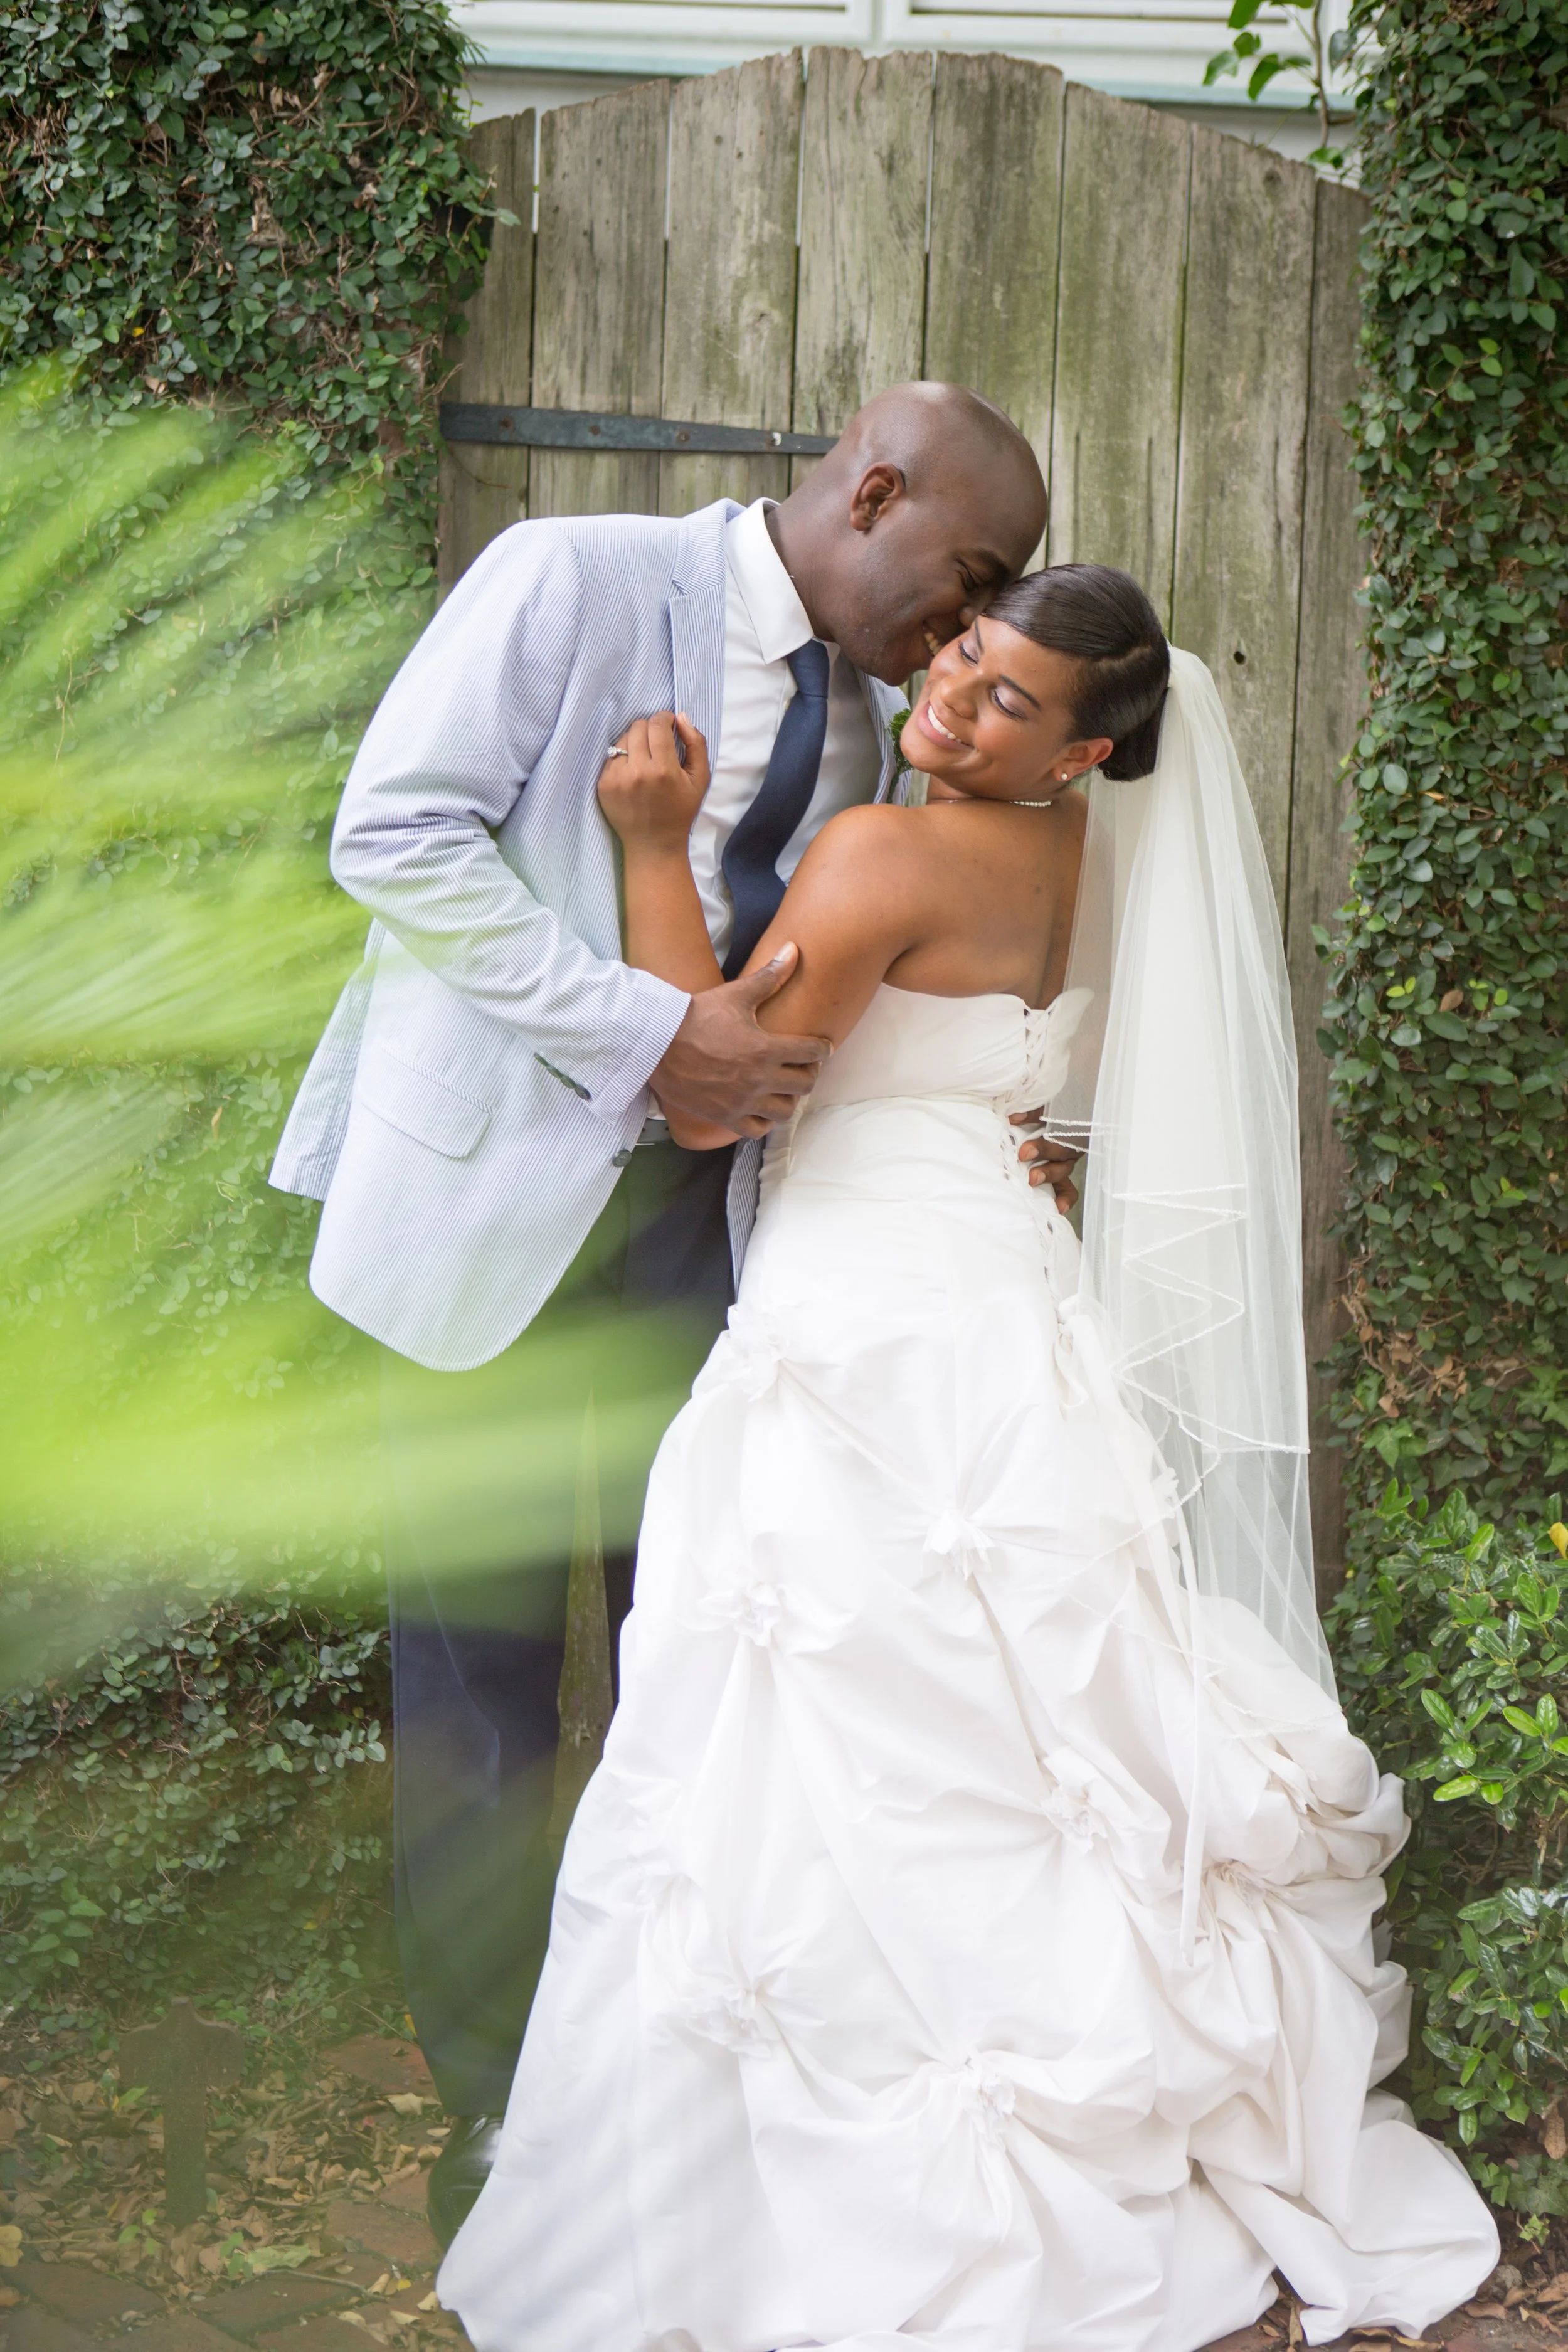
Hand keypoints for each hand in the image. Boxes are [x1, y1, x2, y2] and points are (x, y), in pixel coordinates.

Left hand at [597, 712, 710, 850]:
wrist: (653, 844)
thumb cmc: (680, 811)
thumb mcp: (700, 779)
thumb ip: (696, 744)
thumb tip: (681, 717)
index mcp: (663, 769)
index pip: (657, 725)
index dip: (664, 718)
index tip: (668, 724)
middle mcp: (638, 772)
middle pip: (638, 727)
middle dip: (650, 728)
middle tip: (657, 741)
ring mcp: (617, 778)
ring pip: (622, 739)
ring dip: (634, 741)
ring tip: (644, 756)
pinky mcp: (604, 785)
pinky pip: (611, 756)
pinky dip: (623, 758)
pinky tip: (633, 771)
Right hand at [652, 946, 828, 1137]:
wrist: (657, 1043)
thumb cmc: (696, 1017)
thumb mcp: (735, 995)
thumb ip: (769, 976)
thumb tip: (793, 949)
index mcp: (766, 1049)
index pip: (813, 1053)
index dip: (821, 1049)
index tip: (820, 1048)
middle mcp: (759, 1079)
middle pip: (804, 1085)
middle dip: (808, 1073)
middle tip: (802, 1066)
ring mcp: (742, 1101)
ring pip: (785, 1111)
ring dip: (788, 1099)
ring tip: (782, 1088)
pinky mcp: (725, 1116)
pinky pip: (757, 1130)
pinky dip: (763, 1121)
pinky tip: (760, 1107)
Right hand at [1009, 1111, 1080, 1214]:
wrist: (1075, 1097)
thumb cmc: (1043, 1136)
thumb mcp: (1043, 1158)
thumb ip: (1030, 1174)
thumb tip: (1014, 1191)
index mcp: (1061, 1166)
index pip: (1067, 1187)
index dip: (1065, 1198)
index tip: (1058, 1208)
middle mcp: (1066, 1152)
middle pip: (1061, 1166)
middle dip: (1046, 1174)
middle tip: (1031, 1179)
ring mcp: (1063, 1130)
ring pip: (1058, 1142)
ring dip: (1041, 1148)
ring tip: (1024, 1152)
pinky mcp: (1056, 1108)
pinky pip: (1045, 1113)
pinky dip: (1029, 1116)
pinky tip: (1013, 1119)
════
No pictures should appear in the copy, which holds exactly the lines from the first line of the data through the line with "index tip: (820, 1048)" and nothing else.

- _SOLUTION FOR THIS EXERCISE_
Hand keypoints for each hand in the image. Boxes are [x1, y1, x2, y2] and points are (x, y), in pixel coordinates.

Left hand at [597, 712, 710, 850]:
wrist: (653, 844)
thumb cmc: (680, 811)
thumb mcp: (700, 779)
thumb ip: (696, 744)
thumb tip: (681, 717)
index mcp: (663, 769)
index pip: (657, 725)
index dip: (664, 718)
index tip: (668, 724)
middle mcp: (638, 772)
middle pip: (638, 727)
middle dip: (650, 728)
middle tip: (657, 741)
ring mcp: (617, 778)
ring pip: (622, 739)
ring dip: (634, 741)
ring tip: (644, 756)
pinky mcp: (604, 785)
pinky pip: (611, 756)
pinky dip: (623, 758)
pinky tip: (633, 771)
Right hand at [652, 946, 828, 1137]:
wrist: (657, 1043)
thumb cmc: (696, 1017)
thumb mcp: (735, 995)
thumb ip: (769, 976)
thumb tip: (793, 949)
index mcp: (766, 1049)
index pip: (813, 1053)
index dip: (821, 1049)
index tip: (820, 1048)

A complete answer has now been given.